Sunday, October 07, 2007


Bryan Appleyard meets Bjorn Lomborg
...He says that polar bears – the poster beasts for the greens – are not dying off as the ice pack melts; in fact, they are increasing in numbers. He accepts that rising temperatures will result in more heat deaths, but there will be far fewer deaths from cold. And Al Gore’s vision of a flooded Florida as sea levels rise by 20ft within the next century is treated with derision. The Kyoto accord on limiting emissions, meanwhile, will achieve almost nothing and cost billions.

But Lomborg is neither saint nor apostate. He believes global warming is happening and humans are causing it. He just doesn’t think it’s that serious. Moreover, he thinks – as does the US government – technology is the answer. Attempting to cut emissions is as futile as expecting the Tories to charge for supermarket parking.

“There’s a huge difference between what people say and what they do,” observes Lomborg. “Look at all the websites where you can take a flight and offset your carbon. Only about 1% do it. Likewise this goes for most politicians who say they will cut emissions dramatically. Blair said in 1997 that he’d reduce carbon emissions by 15%; we’ve seen an increase of 3% since then.”

This all began in February 1997. Lomborg was in Los Angeles and he read an article in Wired magazine by the late Julian Simon, an American right-wing thinker, trashing the eco-catastrophists. He went back to Denmark and with his statistics students set about the task of proving Simon wrong. Except for a few details, they failed. By the end of the year, he had concluded that Simon was right and the green case was a wild exaggeration. In right-on, PC, left-wing, green Denmark this was heresy. But Lomborg had been trained in heresy. ...

...In 1998 he went into print in Denmark with his view on greenery, and in 2001 The Skeptical Environmentalist appeared in English. Next came Global Crises, Global Solutions. This was a collection of ideas from distinguished economists on the best ways to spend $50 billion on improving the human condition. Fighting global warming came low on all the lists.

The environmentalists were incandescent. His findings were assaulted on all sides. Scientific American magazine ran a feature in which scientists queued up to list ways in which he was wrong. The big accusation was that he was not an earth scientist. His defence was that he wasn’t doing earth science, he was simply analysing the figures on which the greens built their case.

A Danish government committee found him guilty of scientific dishonesty, a charge that was later withdrawn. “You were supposed to have good reasons for saying that, and they didn’t even provide a reason.”

Lomborg was further accused of being a shill for the Bush administration. After all, Bush and latterly Con-doleezza Rice insist that technology, not emissions controls, are the solution.

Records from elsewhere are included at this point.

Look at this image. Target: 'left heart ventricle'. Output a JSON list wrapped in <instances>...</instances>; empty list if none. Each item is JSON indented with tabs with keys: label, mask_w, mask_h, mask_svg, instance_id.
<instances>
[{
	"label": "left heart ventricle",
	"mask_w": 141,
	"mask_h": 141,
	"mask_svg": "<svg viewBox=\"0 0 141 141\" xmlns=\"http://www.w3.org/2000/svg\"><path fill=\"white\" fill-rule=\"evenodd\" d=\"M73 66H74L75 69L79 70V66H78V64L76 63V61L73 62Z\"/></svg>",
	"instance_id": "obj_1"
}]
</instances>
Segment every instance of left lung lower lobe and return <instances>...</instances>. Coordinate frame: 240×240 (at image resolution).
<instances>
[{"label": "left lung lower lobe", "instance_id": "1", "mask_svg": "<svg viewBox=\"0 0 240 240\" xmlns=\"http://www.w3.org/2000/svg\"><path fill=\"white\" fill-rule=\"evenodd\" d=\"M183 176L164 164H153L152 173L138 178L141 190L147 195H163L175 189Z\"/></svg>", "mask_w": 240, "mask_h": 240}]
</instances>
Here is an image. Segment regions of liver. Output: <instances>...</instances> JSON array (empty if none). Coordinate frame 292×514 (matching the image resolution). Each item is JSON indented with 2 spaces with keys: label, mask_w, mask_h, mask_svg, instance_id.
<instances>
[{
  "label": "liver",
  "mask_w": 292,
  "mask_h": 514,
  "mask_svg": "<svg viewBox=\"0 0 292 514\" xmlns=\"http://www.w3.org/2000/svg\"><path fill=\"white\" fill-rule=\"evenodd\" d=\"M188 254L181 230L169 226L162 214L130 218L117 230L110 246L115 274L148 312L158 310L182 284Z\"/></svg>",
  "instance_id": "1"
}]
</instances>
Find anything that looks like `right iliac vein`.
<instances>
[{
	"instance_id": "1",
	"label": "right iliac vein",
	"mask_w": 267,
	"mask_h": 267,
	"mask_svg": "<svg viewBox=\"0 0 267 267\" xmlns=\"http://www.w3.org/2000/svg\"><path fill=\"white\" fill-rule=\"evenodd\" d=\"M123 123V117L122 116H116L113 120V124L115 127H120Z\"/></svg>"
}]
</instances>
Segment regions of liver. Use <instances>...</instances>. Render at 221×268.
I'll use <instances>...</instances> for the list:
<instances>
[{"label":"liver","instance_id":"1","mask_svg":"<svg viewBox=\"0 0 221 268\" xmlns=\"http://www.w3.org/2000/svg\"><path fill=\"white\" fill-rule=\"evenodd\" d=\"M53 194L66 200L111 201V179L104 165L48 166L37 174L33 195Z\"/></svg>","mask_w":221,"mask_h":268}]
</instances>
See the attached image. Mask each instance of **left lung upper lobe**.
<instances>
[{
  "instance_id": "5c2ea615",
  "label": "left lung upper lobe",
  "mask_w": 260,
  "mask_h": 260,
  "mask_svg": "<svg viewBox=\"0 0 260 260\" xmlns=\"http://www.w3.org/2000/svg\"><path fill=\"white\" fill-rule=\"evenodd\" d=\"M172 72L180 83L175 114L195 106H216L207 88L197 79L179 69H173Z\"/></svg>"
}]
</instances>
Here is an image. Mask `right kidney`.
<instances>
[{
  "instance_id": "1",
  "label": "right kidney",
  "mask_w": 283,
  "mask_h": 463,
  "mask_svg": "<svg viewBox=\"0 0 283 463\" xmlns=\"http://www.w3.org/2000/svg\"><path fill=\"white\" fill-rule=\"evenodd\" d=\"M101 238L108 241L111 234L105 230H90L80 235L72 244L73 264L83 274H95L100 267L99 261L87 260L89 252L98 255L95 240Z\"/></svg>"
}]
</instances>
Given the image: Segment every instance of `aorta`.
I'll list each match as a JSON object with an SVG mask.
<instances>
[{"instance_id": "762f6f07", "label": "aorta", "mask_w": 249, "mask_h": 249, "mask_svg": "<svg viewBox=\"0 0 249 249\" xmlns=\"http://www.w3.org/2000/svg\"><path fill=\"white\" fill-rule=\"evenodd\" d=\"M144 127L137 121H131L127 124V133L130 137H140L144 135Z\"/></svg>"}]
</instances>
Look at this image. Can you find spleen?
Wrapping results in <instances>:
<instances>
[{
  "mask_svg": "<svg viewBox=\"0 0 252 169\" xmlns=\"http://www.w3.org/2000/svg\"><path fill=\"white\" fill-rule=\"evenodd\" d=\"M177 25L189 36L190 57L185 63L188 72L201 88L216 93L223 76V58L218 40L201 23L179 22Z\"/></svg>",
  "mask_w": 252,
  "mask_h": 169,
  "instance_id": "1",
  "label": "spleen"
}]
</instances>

Lomborg could have been writing the script. He acknowledges this but insists he retains his fundamental left-wing beliefs. He may tell the American government it is right about green technology, but he also tells it to divert resources to Aids and malaria in Africa. Does this really make him left wing?

“The way I see it, to be left wing is to care about people and making sure there are fewer inequalities and saying that what the market comes out with is not necessarily the right outcome. I actually thought I have always been historically left wing. This comes from the French revolution. These were the guys who believed in progress but also believed in facts against old-fashioned thinking. That’s what we are supposed to be about.”

His first two books put global warming in the context of other big problems, Cool It focuses solely on the environmental issue. His conclusion is that the best way to deal with warming is to set up an international research fund of $25 billion annually to seek solutions. This is, he calculates, about what the problem is worth. If the signs get worse, the sum could be increased. But the vast sums involved in cutting emissions are wasted because they are disproportionate to the problem, they will not work and they are politically futile. ...

Saturday, October 06, 2007


A tyranny of experts
In outsourcing their authority to international institutions, governments bypass the democratic process and treat their publics as simpletons.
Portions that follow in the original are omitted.